• DO THIS: Repeat each record exactly as written, and drop any images.
** BEGIN **
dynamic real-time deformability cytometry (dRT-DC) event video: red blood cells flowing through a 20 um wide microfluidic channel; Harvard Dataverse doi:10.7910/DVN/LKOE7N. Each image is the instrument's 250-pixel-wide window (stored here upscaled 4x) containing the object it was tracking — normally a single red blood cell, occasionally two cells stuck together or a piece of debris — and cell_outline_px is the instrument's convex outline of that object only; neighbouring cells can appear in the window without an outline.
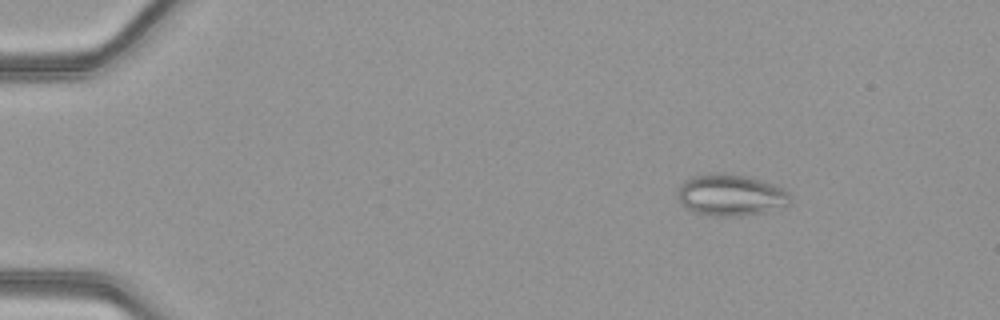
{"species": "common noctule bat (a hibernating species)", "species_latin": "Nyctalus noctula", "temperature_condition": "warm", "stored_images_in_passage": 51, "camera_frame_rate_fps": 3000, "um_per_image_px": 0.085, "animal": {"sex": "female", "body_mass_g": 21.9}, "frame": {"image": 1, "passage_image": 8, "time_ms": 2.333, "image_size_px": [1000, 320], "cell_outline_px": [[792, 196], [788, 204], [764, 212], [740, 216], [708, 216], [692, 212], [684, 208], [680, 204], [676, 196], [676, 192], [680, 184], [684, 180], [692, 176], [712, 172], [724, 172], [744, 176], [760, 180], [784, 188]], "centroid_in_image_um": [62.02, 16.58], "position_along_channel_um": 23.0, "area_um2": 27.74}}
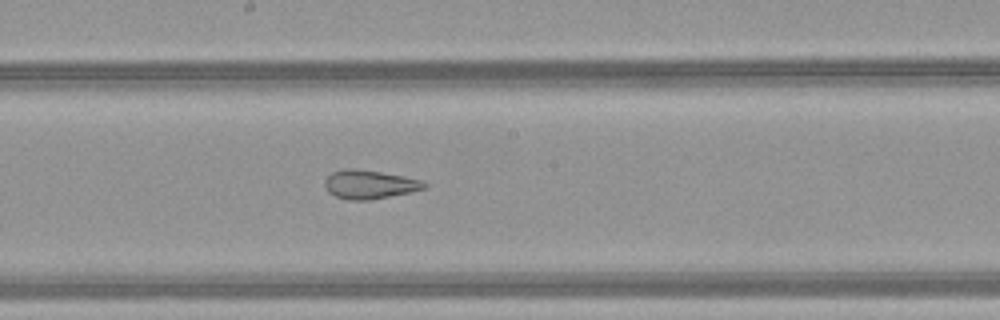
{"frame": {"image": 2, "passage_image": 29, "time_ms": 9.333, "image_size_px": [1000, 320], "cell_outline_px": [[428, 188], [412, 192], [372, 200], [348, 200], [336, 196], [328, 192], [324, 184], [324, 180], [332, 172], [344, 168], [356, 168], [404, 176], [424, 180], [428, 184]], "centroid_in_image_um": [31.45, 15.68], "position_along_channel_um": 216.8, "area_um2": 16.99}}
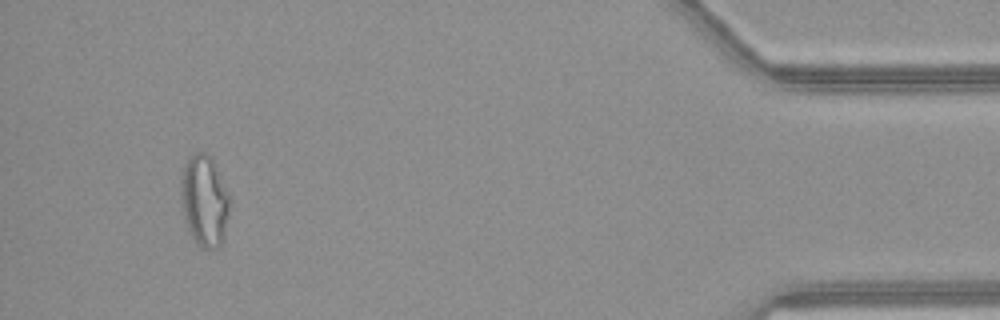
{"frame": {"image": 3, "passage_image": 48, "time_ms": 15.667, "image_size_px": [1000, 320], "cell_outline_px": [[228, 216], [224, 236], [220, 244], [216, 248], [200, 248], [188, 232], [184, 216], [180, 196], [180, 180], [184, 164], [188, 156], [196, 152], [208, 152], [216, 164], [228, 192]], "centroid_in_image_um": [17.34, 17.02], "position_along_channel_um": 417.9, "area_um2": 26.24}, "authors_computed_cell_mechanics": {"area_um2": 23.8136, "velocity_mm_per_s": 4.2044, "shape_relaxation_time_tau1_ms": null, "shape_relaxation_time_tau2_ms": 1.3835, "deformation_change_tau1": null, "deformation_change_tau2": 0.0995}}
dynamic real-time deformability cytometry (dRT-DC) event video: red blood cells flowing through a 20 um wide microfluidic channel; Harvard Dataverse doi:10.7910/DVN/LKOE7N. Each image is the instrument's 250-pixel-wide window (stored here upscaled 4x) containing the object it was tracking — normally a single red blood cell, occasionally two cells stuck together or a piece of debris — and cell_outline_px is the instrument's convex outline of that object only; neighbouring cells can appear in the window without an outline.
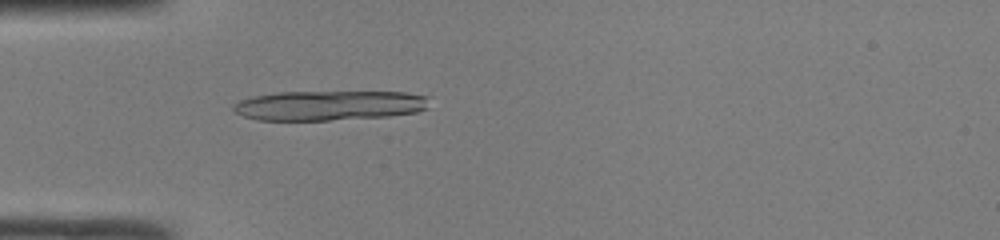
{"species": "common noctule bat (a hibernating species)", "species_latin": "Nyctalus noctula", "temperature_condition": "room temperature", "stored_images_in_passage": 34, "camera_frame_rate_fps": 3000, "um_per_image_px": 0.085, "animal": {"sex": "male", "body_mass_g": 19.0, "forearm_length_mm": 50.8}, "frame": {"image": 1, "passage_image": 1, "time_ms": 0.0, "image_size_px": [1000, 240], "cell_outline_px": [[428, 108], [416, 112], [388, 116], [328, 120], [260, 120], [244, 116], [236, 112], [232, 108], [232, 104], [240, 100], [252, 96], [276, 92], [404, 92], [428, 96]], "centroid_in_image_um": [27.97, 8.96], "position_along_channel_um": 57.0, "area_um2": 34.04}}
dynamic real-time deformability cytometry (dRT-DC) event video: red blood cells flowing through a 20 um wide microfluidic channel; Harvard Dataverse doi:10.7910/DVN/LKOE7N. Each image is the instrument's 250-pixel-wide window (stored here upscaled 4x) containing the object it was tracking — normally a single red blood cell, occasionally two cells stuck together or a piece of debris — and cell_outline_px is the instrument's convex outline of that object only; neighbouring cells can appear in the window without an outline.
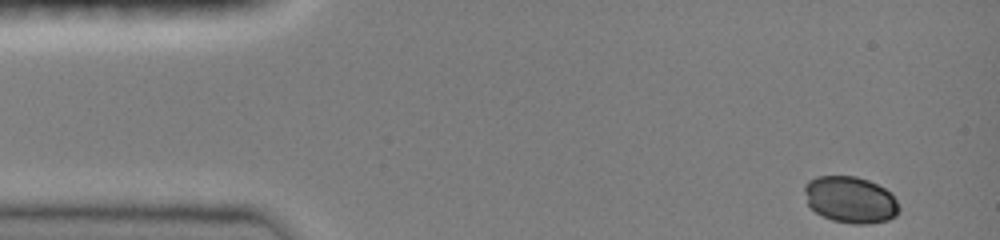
** END **
• ANSWER FOR THE TASK:
dynamic real-time deformability cytometry (dRT-DC) event video: red blood cells flowing through a 20 um wide microfluidic channel; Harvard Dataverse doi:10.7910/DVN/LKOE7N. Each image is the instrument's 250-pixel-wide window (stored here upscaled 4x) containing the object it was tracking — normally a single red blood cell, occasionally two cells stuck together or a piece of debris — and cell_outline_px is the instrument's convex outline of that object only; neighbouring cells can appear in the window without an outline.
{"species": "common noctule bat (a hibernating species)", "species_latin": "Nyctalus noctula", "temperature_condition": "warm", "stored_images_in_passage": 51, "camera_frame_rate_fps": 3000, "um_per_image_px": 0.085, "animal": {"sex": "female", "body_mass_g": 21.9}, "frame": {"image": 1, "passage_image": 8, "time_ms": 2.333, "image_size_px": [1000, 320], "cell_outline_px": [[792, 196], [788, 204], [764, 212], [740, 216], [708, 216], [692, 212], [684, 208], [680, 204], [676, 196], [676, 192], [680, 184], [684, 180], [692, 176], [712, 172], [724, 172], [744, 176], [760, 180], [784, 188]], "centroid_in_image_um": [62.02, 16.58], "position_along_channel_um": 23.0, "area_um2": 27.74}}
{"frame": {"image": 2, "passage_image": 29, "time_ms": 9.333, "image_size_px": [1000, 320], "cell_outline_px": [[428, 188], [412, 192], [372, 200], [348, 200], [336, 196], [328, 192], [324, 184], [324, 180], [332, 172], [344, 168], [356, 168], [404, 176], [424, 180], [428, 184]], "centroid_in_image_um": [31.45, 15.68], "position_along_channel_um": 216.8, "area_um2": 16.99}}
{"frame": {"image": 3, "passage_image": 48, "time_ms": 15.667, "image_size_px": [1000, 320], "cell_outline_px": [[228, 216], [224, 236], [220, 244], [216, 248], [200, 248], [188, 232], [184, 216], [180, 196], [180, 180], [184, 164], [188, 156], [196, 152], [208, 152], [216, 164], [228, 192]], "centroid_in_image_um": [17.34, 17.02], "position_along_channel_um": 417.9, "area_um2": 26.24}, "authors_computed_cell_mechanics": {"area_um2": 23.8136, "velocity_mm_per_s": 4.2044, "shape_relaxation_time_tau1_ms": null, "shape_relaxation_time_tau2_ms": 1.3835, "deformation_change_tau1": null, "deformation_change_tau2": 0.0995}}
dynamic real-time deformability cytometry (dRT-DC) event video: red blood cells flowing through a 20 um wide microfluidic channel; Harvard Dataverse doi:10.7910/DVN/LKOE7N. Each image is the instrument's 250-pixel-wide window (stored here upscaled 4x) containing the object it was tracking — normally a single red blood cell, occasionally two cells stuck together or a piece of debris — and cell_outline_px is the instrument's convex outline of that object only; neighbouring cells can appear in the window without an outline.
{"species": "common noctule bat (a hibernating species)", "species_latin": "Nyctalus noctula", "temperature_condition": "room temperature", "stored_images_in_passage": 34, "camera_frame_rate_fps": 3000, "um_per_image_px": 0.085, "animal": {"sex": "male", "body_mass_g": 19.0, "forearm_length_mm": 50.8}, "frame": {"image": 1, "passage_image": 1, "time_ms": 0.0, "image_size_px": [1000, 240], "cell_outline_px": [[428, 108], [416, 112], [388, 116], [328, 120], [260, 120], [244, 116], [236, 112], [232, 108], [232, 104], [240, 100], [252, 96], [276, 92], [404, 92], [428, 96]], "centroid_in_image_um": [27.97, 8.96], "position_along_channel_um": 57.0, "area_um2": 34.04}}
dynamic real-time deformability cytometry (dRT-DC) event video: red blood cells flowing through a 20 um wide microfluidic channel; Harvard Dataverse doi:10.7910/DVN/LKOE7N. Each image is the instrument's 250-pixel-wide window (stored here upscaled 4x) containing the object it was tracking — normally a single red blood cell, occasionally two cells stuck together or a piece of debris — and cell_outline_px is the instrument's convex outline of that object only; neighbouring cells can appear in the window without an outline.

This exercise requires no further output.